I’ve been working, through the nonprofit organization Let Grow, to start what we call “Play Clubs” in schools. I’d love to see them spread. This is an hour of free play where all the kids in the school are playing together without rules — just don’t hurt anybody. Most schools do it before or after school.
They can engage in vigorous play outdoors, or more quiet or artistic kind of play, or they can do puzzles or whatever their hearts desire at that moment. And they’ve got a huge range of potential playmates. They’re not stuck with just those kids who are in their grade or class, who may or may not be compatible with them.
Teachers monitor Play Club, but while they’re monitoring, they’re not teachers. They’re lifeguards: only there in case a life is truly in danger.
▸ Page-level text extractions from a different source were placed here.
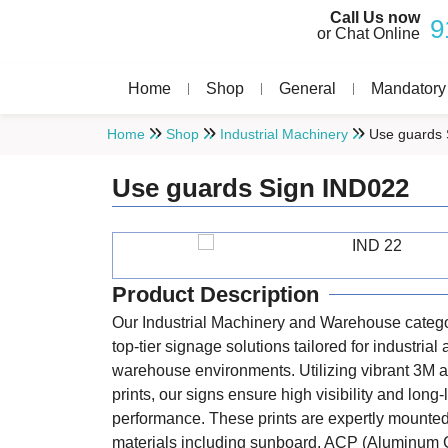
Call Us now
9
or Chat Online
Home
Shop
General
Mandatory
Home
Shop
Industrial Machinery
Use guards 
Use guards Sign IND022
Product Description
Our Industrial Machinery and Warehouse catego
top-tier signage solutions tailored for industrial
warehouse environments. Utilizing vibrant 3M a
prints, our signs ensure high visibility and long-
performance. These prints are expertly mounte
materials including sunboard, ACP (Aluminum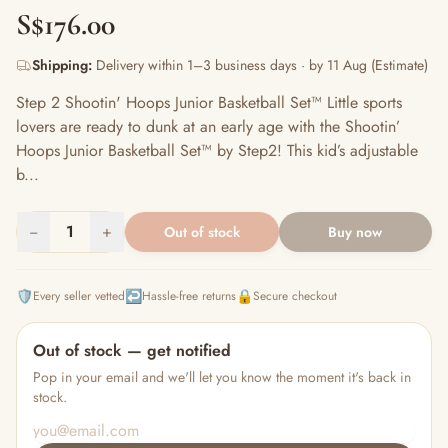
S$176.00
Shipping:
Delivery within 1–3 business days · by 11 Aug (Estimate)
Step 2 Shootin' Hoops Junior Basketball Set™ Little sports
lovers are ready to dunk at an early age with the Shootin’
Hoops Junior Basketball Set™ by Step2! This kid’s adjustable
b...
−
1
+
Out of stock
Buy now
🛡️
↩️
🔒
Every seller vetted
Hassle-free returns
Secure checkout
Out of stock — get notified
Pop in your email and we'll let you know the moment it's back in
stock.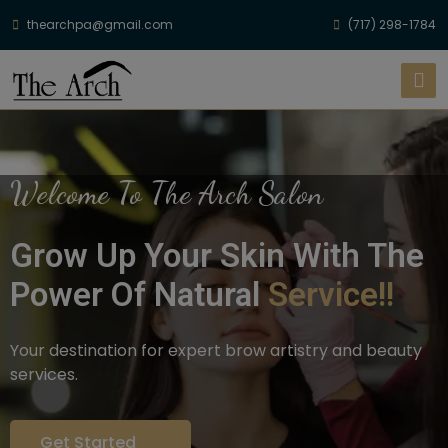
thearchpa@gmail.com
(717) 298-1784
Welcome To The Arch Salon
Grow Up Your Skin With The
Power Of Natural
Service!!
Your destination for expert brow artistry and beauty
services.
Get Started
It’s important that Play Club be all the kids together because there are a lot of advantages to age-mixed play. The older kids boost the younger kids up to a higher level, and the younger kids make it more creative, less competitive. It’s really more playful when kids are playing across ages.
What successes have you seen with Play Club?
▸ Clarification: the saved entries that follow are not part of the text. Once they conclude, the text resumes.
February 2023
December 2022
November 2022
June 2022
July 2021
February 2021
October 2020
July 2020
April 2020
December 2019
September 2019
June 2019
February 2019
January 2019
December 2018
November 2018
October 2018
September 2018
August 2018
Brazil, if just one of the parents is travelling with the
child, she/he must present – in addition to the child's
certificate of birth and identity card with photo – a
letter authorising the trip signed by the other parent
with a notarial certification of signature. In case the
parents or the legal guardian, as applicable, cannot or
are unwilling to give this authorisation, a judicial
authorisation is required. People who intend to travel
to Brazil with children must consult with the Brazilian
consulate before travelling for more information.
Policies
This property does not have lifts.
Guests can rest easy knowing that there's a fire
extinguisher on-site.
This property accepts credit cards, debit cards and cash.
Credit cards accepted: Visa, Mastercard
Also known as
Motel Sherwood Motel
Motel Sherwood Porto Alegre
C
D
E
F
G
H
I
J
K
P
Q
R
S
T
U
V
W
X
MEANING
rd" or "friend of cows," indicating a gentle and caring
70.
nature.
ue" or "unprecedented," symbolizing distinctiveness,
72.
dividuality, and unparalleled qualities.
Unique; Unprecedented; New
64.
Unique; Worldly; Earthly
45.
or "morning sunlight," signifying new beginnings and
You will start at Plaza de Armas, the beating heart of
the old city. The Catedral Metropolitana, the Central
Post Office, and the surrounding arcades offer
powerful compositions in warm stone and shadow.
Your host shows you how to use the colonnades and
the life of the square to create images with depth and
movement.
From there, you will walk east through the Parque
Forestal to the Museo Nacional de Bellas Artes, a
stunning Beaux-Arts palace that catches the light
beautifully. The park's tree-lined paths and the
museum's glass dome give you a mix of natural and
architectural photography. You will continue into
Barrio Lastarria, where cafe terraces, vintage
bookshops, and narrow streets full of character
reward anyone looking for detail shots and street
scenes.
There was a very sweet kid who was slow and wouldn’t fit very well into the high-energy games of his peers. He was adopted by a group of older girls who just decided, “We really like this person, and we like playing with him. We like to make him laugh. We like to do things that make him happy.” You can imagine the benefit, not just for the kid, but for those girls. They were learning something about themselves, about how they can be helpful to somebody who otherwise would have been unhappy, and how they can make somebody happy.
I saw a little boy at Play Club once, standing in the middle of everybody being happy and playing around him. He was standing there completely lonely, looking like he was about to cry. I was glad that teachers were following the rules. They weren’t trying to cheer him up.
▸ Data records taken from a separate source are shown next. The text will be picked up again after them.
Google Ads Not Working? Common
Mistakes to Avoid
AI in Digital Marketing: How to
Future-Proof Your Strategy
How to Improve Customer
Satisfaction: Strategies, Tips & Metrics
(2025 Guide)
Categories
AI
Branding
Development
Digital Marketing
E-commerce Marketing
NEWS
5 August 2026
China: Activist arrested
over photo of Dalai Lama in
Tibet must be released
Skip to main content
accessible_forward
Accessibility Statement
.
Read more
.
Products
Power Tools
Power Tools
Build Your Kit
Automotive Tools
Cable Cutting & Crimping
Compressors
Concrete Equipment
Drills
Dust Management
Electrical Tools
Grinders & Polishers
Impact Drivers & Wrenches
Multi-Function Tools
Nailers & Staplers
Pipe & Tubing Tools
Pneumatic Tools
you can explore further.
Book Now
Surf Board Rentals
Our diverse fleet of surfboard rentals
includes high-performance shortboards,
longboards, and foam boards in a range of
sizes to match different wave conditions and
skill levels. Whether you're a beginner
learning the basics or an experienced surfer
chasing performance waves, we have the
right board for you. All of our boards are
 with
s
I said to my companion, “Let’s watch him a little bit and see what happens.” As we watched (fortunately for me because I made this prediction), an older girl came over and started chasing him. He and the girl were laughing with joy, and they were so happy. I don’t think it was somebody who had a relationship with him. My guess is she just saw an unhappy kid and thought, “I bet I can make him happy.” How much better than if the teacher had stepped in and tried to cheer him up. The boy would have gotten the message, “I’m so pathetic that I need help from a teacher whose job it is to try to cheer me up,” as opposed to “Here’s this amazing girl who wants to play chase with me.”
What a difference that is! Oh, how we adults spoil play when we step in and solve problems instead of letting kids solve them themselves.
How did the alternative school work out for your son?
It’s hard to imagine any other school ever working for him. He’s very happy. He did go to college, though he believes it was a mistake for him because he ended up not doing anything that required college. After he graduated, he worked in IT for a time, but as soon as a staff position opened up at [his childhood] school, he applied. He’s still there. He feels that school saved his life, and now he believes it’s his mission to help keep it going.